2. Critical accounting judgements and key sources of estimation uncertainty

In the application of the company’s accounting policies, the directors are required to make judgements that have a significant impact on the amounts recognised. The following are the critical judgements that the directors have made in the process of applying the company’s accounting policies and that have the most significant effect on the amounts recognised in the financial statements.

3. Employees

2023 2022
Number Number
Monthly average number of persons employed by the company during the year, including directors 4 4

4. Tangible assets

Plant and machinery etc.
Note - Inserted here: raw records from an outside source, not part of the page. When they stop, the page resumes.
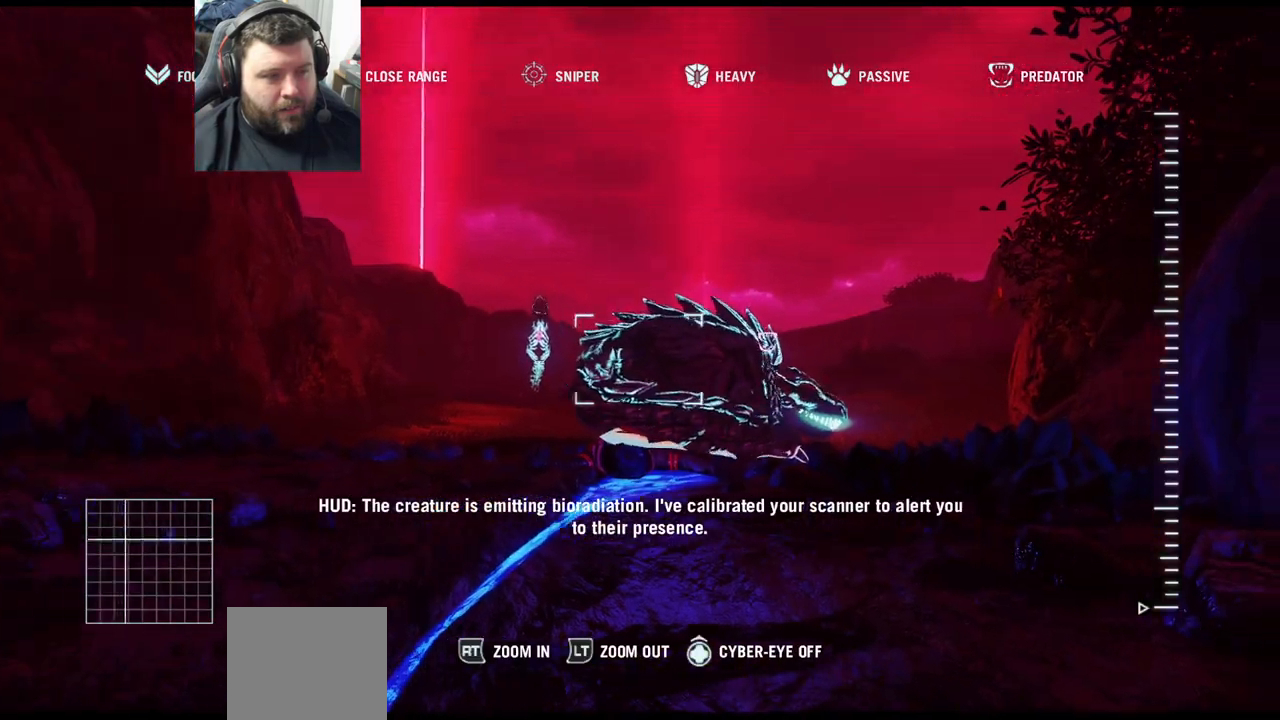
{"buttons": [], "left_stick": "center", "right_stick": "down-left", "events": [[67, "right_stick", "center"], [383, "right_stick", "left"], [433, "right_stick", "down-left"]]}
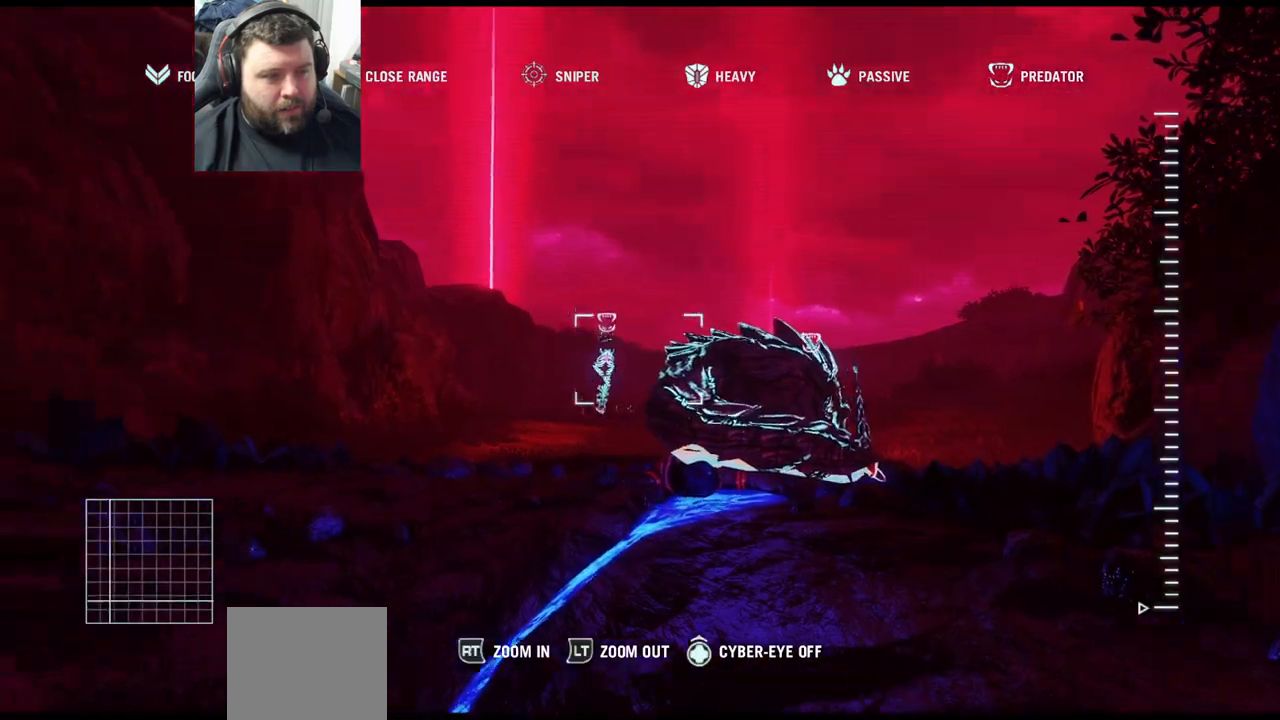
{"buttons": [], "left_stick": "center", "right_stick": "center", "events": [[500, "right_stick", "center"]]}
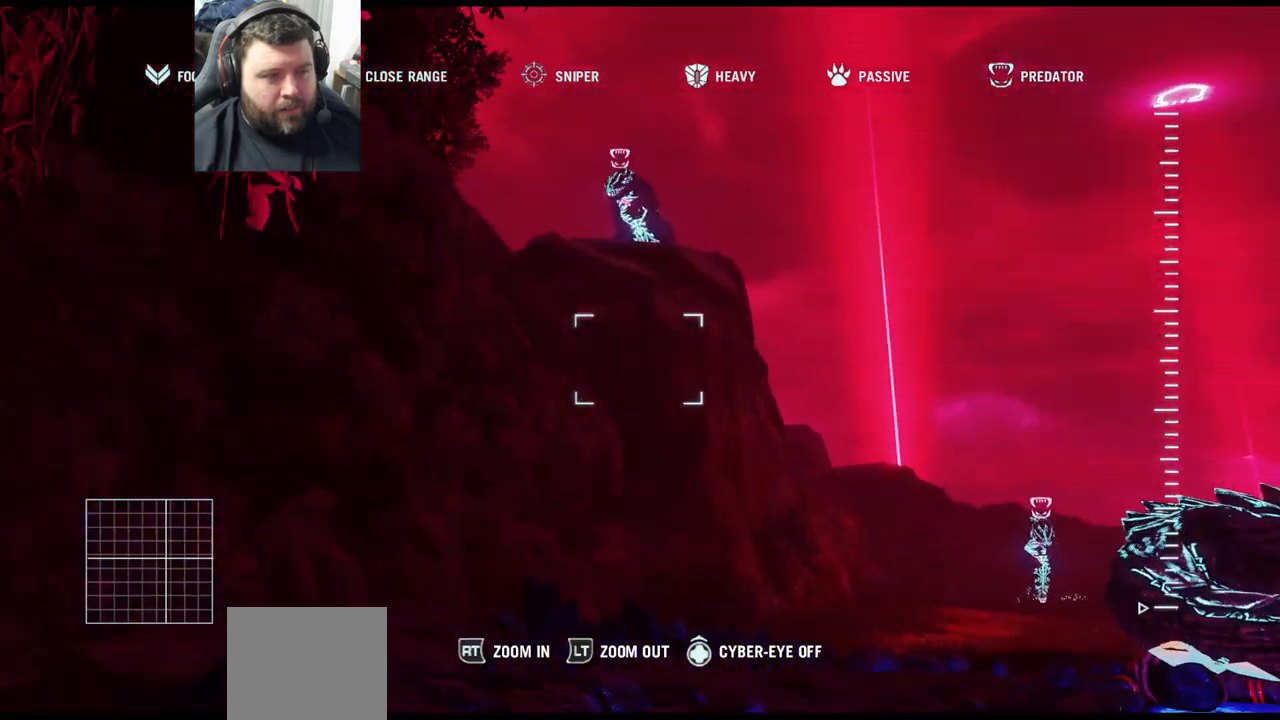
{"buttons": [], "left_stick": "center", "right_stick": "down", "events": [[67, "right_stick", "down"]]}
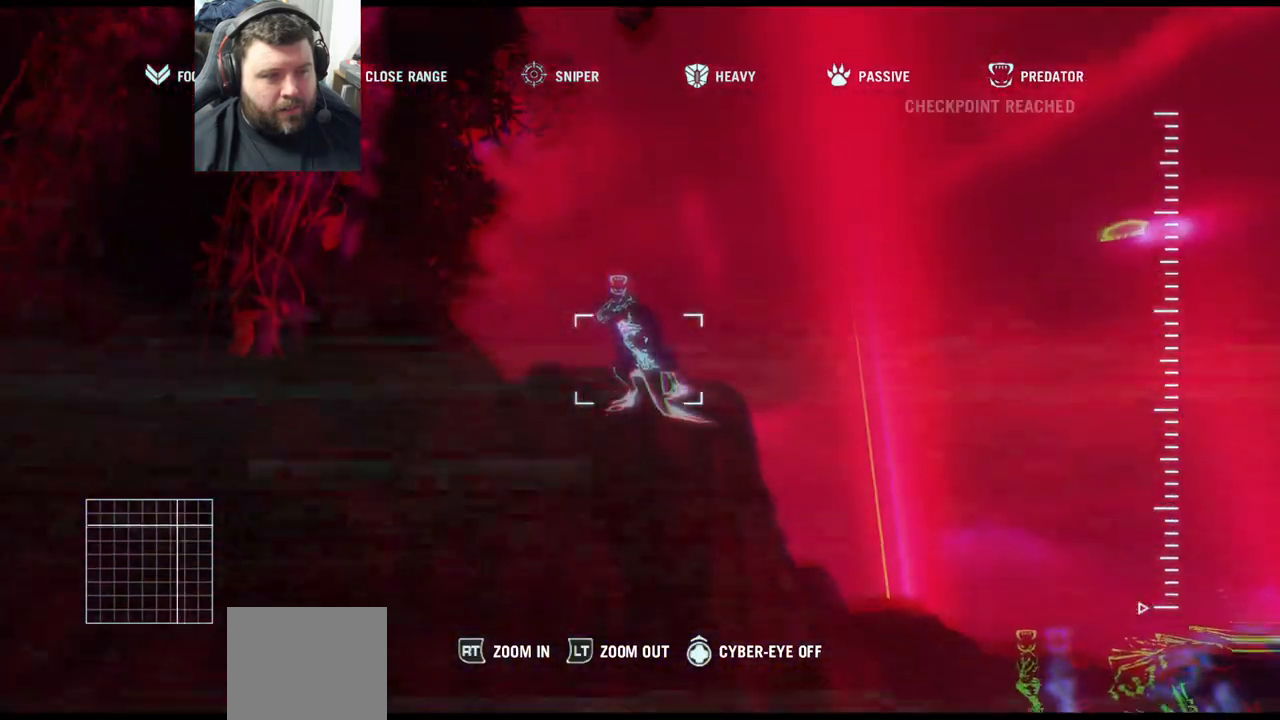
{"buttons": [], "left_stick": "center", "right_stick": "down", "events": []}
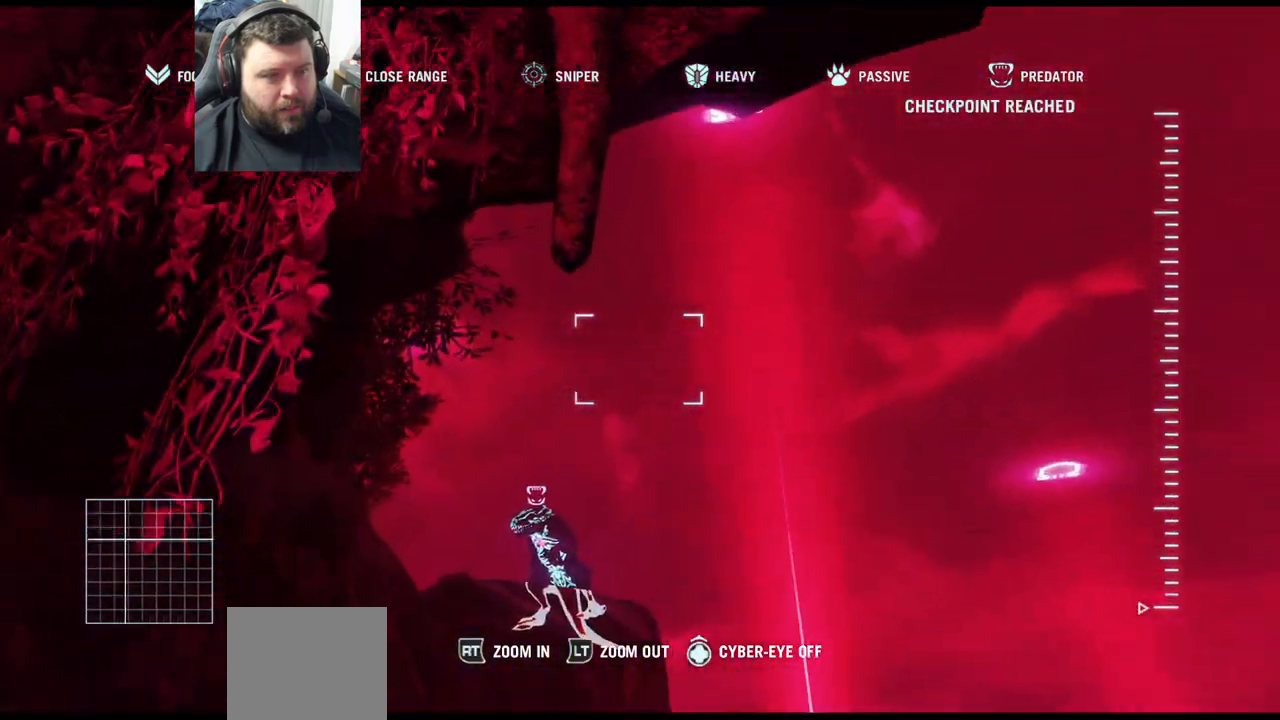
{"buttons": [], "left_stick": "center", "right_stick": "down", "events": []}
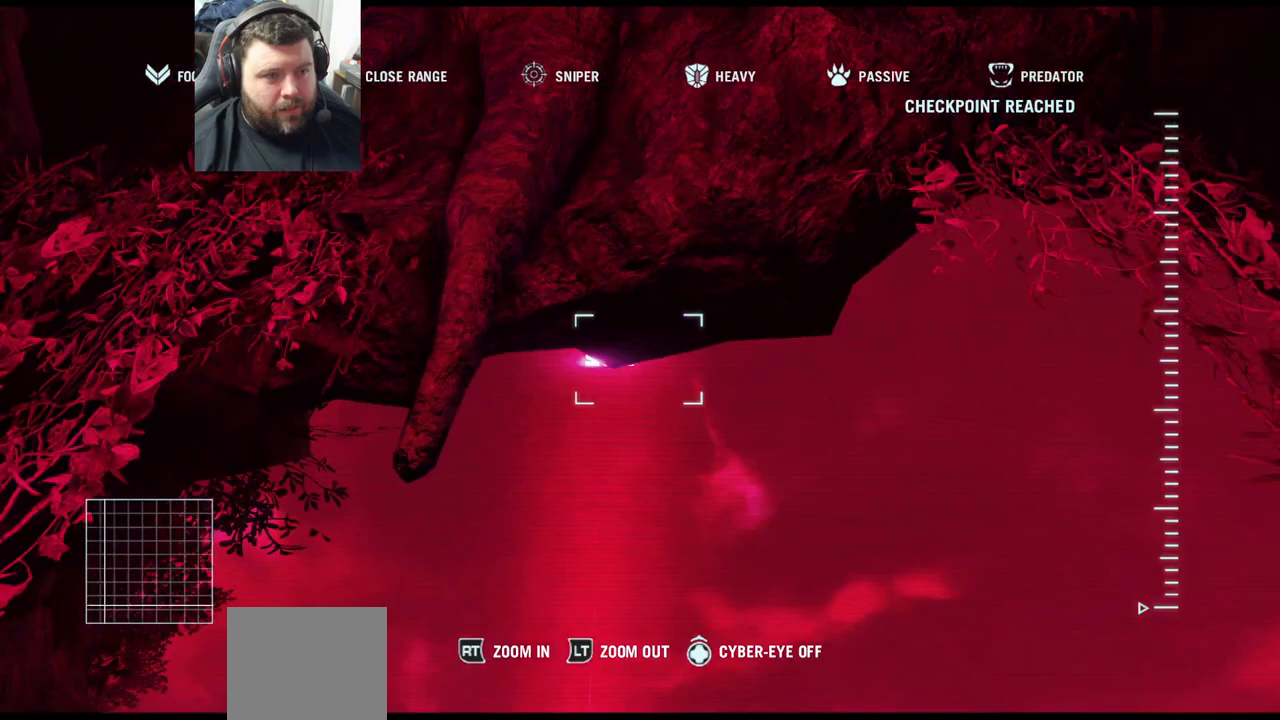
{"buttons": [], "left_stick": "center", "right_stick": "center", "events": [[200, "right_stick", "center"]]}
Total
£ £
Cost
At 01 November 2022 18,504 18,504
At 31 October 2023 18,504 18,504
Accumulated depreciation
At 01 November 2022 16,964 16,964
Charge for the financial year 231 231
At 31 October 2023 17,195 17,195
Net book value
At 31 October 2023 1,309 1,309
At 31 October 2022 1,540 1,540

5. Debtors

2023 2022
£ £
Other debtors 320,473 316,595

6. Creditors: amounts falling due within one year

2023 2022
£ £
Trade creditors 5,319 0
Taxation and social security 16,675 16,675
Other creditors 248,993 253,761
270,987 270,436

7. Creditors: amounts falling due after more than one year

2023 2022
£ £
Other creditors 1,220,000 1,220,000

8. Related party transactions

Other related party transactions

2023 2022
£ £
Amounts due from companies under common control 180,717 173,879

9. Balance sheet

There is insufficient documentation available to support the valuation and accuracy of the assets on the balance sheet or the accuracy and completeness of the liabilities.